A 73% reduction in electricity costs for pumping irrigation water would not just be music to the ears of producers but would also put Australia back on the map as a competitive producer of food and fibre, says National Irrigators’ Council (NIC) CEO, Steve Whan. 

Steve Whan was commenting as part of an open day at a Bundaberg Regional Irrigators Group (BRIG) ARENA funded solar pumping project that has reduced one farm’s pumping costs from $116 per megalitre to $23.14.

Steve Whan said “Australians’ have always been proud of our country’s capacity to efficiently and cost effectively grow the food and fibre we need and to be a ‘food bowl’ for other countries.  But over the last few years our much valued ‘competitive advantage’ as an agricultural producer has disappeared under the weight of skyrocketing electricity and water prices.

“The crippling electricity bills causing Australia to lose its competitive position as a grower of food and fibre could be reduced if more farmers are able to follow the lead set by a BRIG solar pumping project.

“At an open day today farmers from as far away as the Central Downs have seen the sort of benefit, they could gain for their business, by looking at this kind of solution.

“The agricultural sector is at the forefront of take-up of renewable energy. In the last three years, farmers have taken up loan incentives offered by the Clean Energy Finance Corporation (CEFC), spending over $100 million on 417 on grid and 20 off grid solar power projects, more than any other single sector.

“Projects like Bundaberg’s are a great example of the capacity to reduce costs. For many farmers they will be suitable without grant funding, for some others they will need to combine storage capacity, and it would be useful to see a future Government assisting with funding.
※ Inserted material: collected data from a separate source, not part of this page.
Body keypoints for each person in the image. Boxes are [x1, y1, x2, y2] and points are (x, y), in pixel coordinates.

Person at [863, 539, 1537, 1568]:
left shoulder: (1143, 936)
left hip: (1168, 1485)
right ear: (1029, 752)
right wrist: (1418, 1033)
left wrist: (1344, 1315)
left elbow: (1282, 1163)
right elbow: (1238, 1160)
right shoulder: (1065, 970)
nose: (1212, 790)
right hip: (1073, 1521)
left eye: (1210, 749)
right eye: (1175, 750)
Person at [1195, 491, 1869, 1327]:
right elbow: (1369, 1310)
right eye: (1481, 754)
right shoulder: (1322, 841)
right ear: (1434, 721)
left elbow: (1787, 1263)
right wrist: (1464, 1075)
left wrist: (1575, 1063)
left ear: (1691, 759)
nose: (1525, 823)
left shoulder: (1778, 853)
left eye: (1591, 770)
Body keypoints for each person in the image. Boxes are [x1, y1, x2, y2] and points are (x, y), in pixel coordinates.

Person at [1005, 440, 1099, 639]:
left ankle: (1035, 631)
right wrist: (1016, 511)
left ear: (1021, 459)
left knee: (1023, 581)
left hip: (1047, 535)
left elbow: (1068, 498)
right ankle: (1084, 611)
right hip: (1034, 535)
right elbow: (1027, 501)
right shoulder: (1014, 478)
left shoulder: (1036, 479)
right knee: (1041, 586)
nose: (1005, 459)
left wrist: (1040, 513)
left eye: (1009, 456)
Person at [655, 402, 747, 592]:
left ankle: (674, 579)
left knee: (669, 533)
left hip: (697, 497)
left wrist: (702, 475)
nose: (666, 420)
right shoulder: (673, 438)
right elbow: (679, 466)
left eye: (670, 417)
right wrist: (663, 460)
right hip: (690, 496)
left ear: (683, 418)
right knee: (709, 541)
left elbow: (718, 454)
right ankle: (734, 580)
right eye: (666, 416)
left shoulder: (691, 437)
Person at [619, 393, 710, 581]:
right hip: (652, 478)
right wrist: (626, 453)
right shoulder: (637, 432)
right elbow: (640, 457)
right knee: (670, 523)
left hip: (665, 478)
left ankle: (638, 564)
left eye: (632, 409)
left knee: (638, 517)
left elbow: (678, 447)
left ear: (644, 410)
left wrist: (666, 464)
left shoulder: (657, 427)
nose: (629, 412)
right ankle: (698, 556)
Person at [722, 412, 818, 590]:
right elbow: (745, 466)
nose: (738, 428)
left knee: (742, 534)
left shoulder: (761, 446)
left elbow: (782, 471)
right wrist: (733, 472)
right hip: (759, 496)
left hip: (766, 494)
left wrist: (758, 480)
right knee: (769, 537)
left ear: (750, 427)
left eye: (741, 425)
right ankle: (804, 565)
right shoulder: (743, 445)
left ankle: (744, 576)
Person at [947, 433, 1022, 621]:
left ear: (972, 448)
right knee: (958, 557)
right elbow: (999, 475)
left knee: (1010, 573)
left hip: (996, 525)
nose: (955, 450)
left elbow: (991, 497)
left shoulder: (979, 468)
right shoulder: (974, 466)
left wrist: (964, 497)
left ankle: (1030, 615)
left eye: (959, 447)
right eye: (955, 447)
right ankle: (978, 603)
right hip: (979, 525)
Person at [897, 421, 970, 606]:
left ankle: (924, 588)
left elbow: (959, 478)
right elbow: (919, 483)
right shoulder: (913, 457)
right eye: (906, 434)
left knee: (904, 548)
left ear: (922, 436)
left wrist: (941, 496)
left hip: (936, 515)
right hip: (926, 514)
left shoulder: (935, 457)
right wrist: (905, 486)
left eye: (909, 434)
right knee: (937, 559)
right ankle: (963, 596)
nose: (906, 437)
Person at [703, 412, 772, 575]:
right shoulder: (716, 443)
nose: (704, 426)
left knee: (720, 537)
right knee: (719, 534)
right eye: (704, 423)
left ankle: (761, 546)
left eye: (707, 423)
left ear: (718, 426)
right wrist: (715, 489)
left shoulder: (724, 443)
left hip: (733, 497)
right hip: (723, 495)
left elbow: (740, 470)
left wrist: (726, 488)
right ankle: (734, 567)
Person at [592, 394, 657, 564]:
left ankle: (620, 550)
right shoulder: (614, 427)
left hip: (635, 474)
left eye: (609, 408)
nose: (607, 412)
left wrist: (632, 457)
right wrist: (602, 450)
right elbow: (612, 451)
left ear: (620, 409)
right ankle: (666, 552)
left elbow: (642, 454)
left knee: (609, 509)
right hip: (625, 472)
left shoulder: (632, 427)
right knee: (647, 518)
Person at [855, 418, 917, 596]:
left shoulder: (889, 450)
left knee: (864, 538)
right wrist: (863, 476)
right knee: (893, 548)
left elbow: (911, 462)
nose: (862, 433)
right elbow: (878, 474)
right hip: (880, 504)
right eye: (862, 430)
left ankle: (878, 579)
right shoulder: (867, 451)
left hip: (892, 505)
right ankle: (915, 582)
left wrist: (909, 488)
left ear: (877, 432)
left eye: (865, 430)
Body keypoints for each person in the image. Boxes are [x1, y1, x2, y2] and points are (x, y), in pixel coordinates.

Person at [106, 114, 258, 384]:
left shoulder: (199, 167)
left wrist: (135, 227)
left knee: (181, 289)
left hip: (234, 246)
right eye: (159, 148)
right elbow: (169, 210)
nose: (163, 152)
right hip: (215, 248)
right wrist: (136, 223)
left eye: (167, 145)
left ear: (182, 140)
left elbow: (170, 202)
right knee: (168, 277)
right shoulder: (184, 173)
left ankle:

“Governments must address the ridiculous energy costs that are causing these problems in the first place.  We believe a price ceiling is necessary and achievable and it should be a maximum of 16 cents per kilowatt hour.

“The bottom line here is that exorbitant network costs are forcing farmers off grid.

“We want that situation reversed, but in the meantime it would be better for Australia if those farmers went to renewables rather than being forced – as many have been – to install diesel generators instead.”